Task requirements: Please repeat all of the records below, substituting "graph" for every "chart" and leaving everything else unchanged. Leave the pictures out of your answer.

Data excerpts
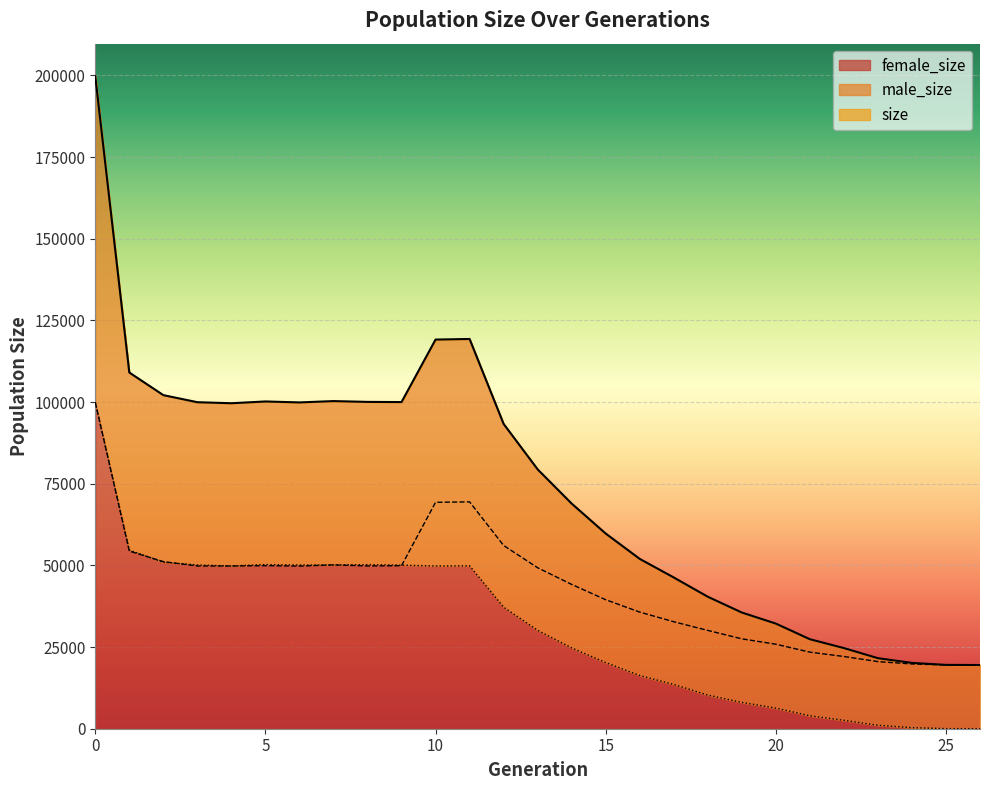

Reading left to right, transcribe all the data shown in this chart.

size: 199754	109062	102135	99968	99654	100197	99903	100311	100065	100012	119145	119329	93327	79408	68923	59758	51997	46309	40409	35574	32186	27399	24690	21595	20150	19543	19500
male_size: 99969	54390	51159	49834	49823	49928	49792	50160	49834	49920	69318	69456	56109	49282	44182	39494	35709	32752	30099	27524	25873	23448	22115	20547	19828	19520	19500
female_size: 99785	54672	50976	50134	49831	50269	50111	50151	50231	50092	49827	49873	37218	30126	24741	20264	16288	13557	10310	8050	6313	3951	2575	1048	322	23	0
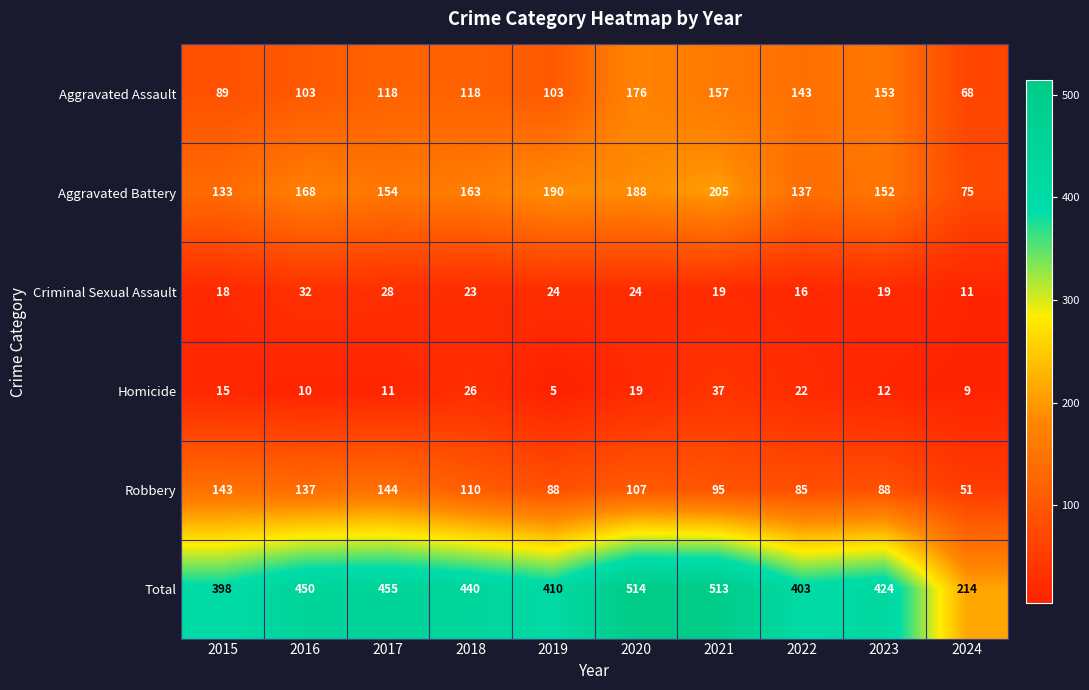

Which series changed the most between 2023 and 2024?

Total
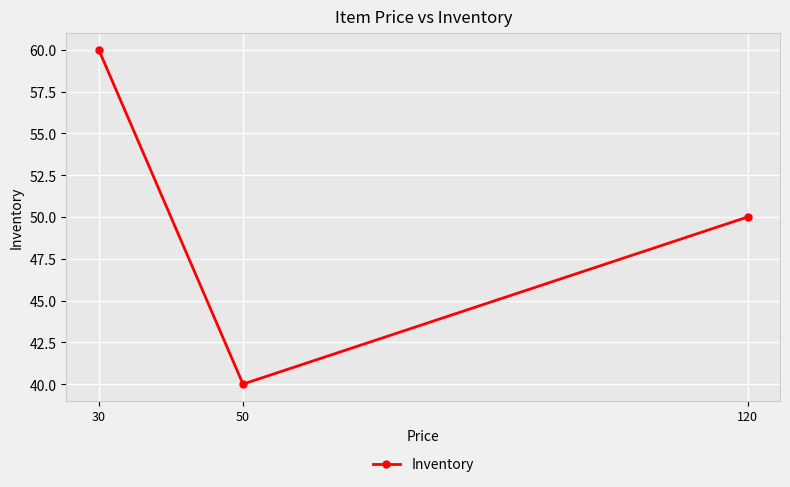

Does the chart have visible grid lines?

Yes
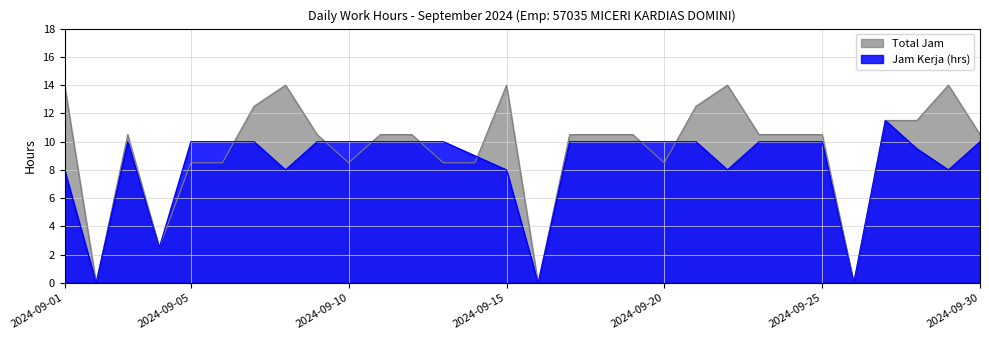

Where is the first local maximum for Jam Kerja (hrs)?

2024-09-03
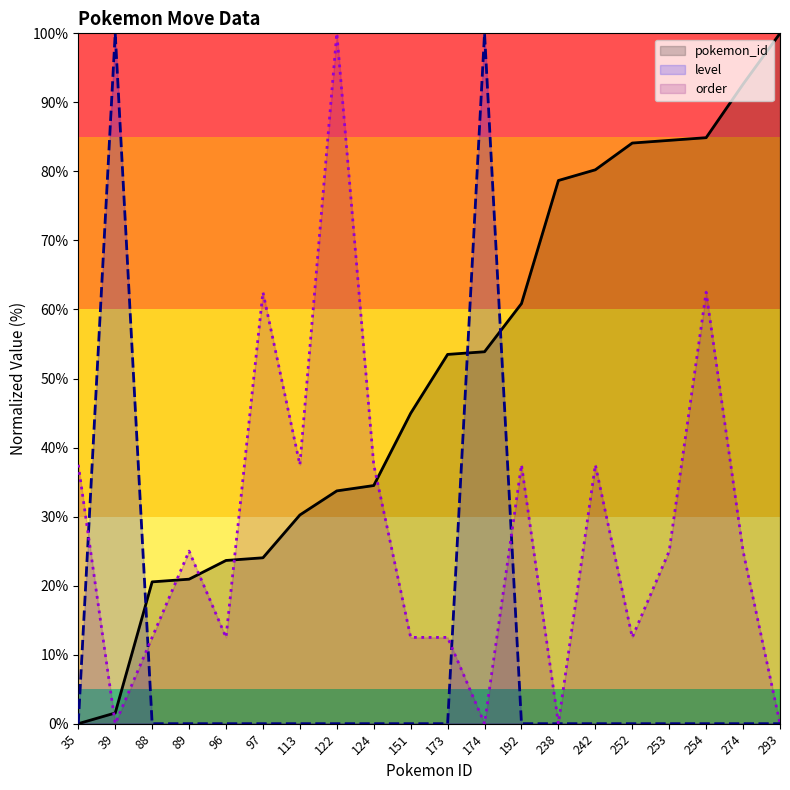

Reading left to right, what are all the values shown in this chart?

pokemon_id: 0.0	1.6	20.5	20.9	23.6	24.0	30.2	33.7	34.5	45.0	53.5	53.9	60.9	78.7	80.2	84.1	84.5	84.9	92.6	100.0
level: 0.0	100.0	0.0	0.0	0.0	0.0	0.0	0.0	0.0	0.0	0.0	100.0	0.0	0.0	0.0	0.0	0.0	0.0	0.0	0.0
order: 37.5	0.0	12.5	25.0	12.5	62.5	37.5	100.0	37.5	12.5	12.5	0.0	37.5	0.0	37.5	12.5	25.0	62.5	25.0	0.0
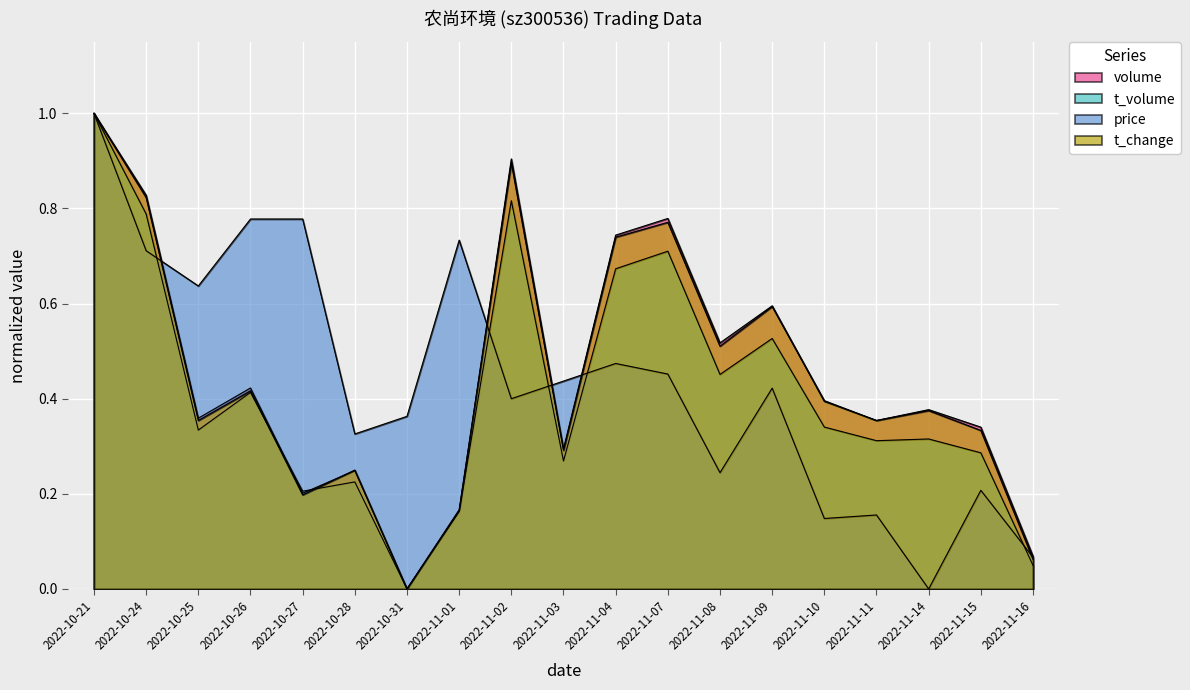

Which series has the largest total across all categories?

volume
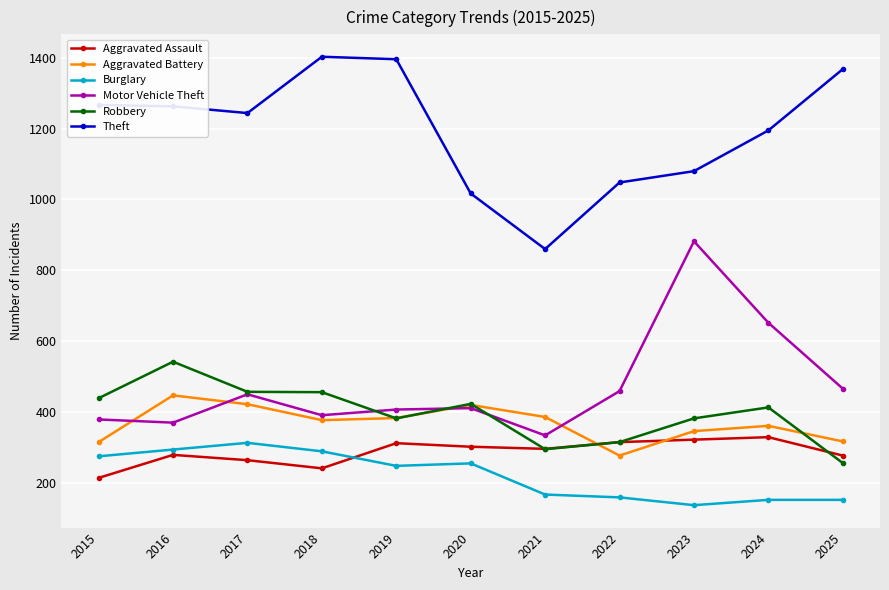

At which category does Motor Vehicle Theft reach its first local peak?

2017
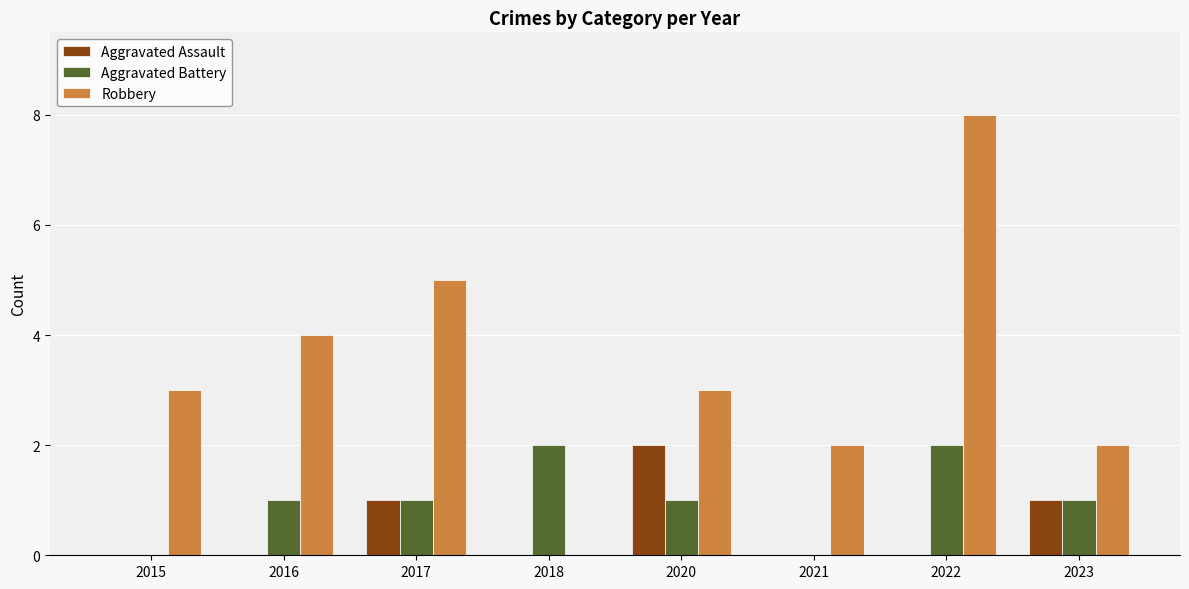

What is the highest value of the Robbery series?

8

Result for this task:
Reading left to right, transcribe all the data shown in this graph.

size: 199754	109062	102135	99968	99654	100197	99903	100311	100065	100012	119145	119329	93327	79408	68923	59758	51997	46309	40409	35574	32186	27399	24690	21595	20150	19543	19500
male_size: 99969	54390	51159	49834	49823	49928	49792	50160	49834	49920	69318	69456	56109	49282	44182	39494	35709	32752	30099	27524	25873	23448	22115	20547	19828	19520	19500
female_size: 99785	54672	50976	50134	49831	50269	50111	50151	50231	50092	49827	49873	37218	30126	24741	20264	16288	13557	10310	8050	6313	3951	2575	1048	322	23	0

Which series changed the most between 2023 and 2024?

Total

Does the graph have visible grid lines?

Yes

Where is the first local maximum for Jam Kerja (hrs)?

2024-09-03

Reading left to right, what are all the values shown in this graph?

pokemon_id: 0.0	1.6	20.5	20.9	23.6	24.0	30.2	33.7	34.5	45.0	53.5	53.9	60.9	78.7	80.2	84.1	84.5	84.9	92.6	100.0
level: 0.0	100.0	0.0	0.0	0.0	0.0	0.0	0.0	0.0	0.0	0.0	100.0	0.0	0.0	0.0	0.0	0.0	0.0	0.0	0.0
order: 37.5	0.0	12.5	25.0	12.5	62.5	37.5	100.0	37.5	12.5	12.5	0.0	37.5	0.0	37.5	12.5	25.0	62.5	25.0	0.0

Which series has the largest total across all categories?

volume

At which category does Motor Vehicle Theft reach its first local peak?

2017

What is the highest value of the Robbery series?

8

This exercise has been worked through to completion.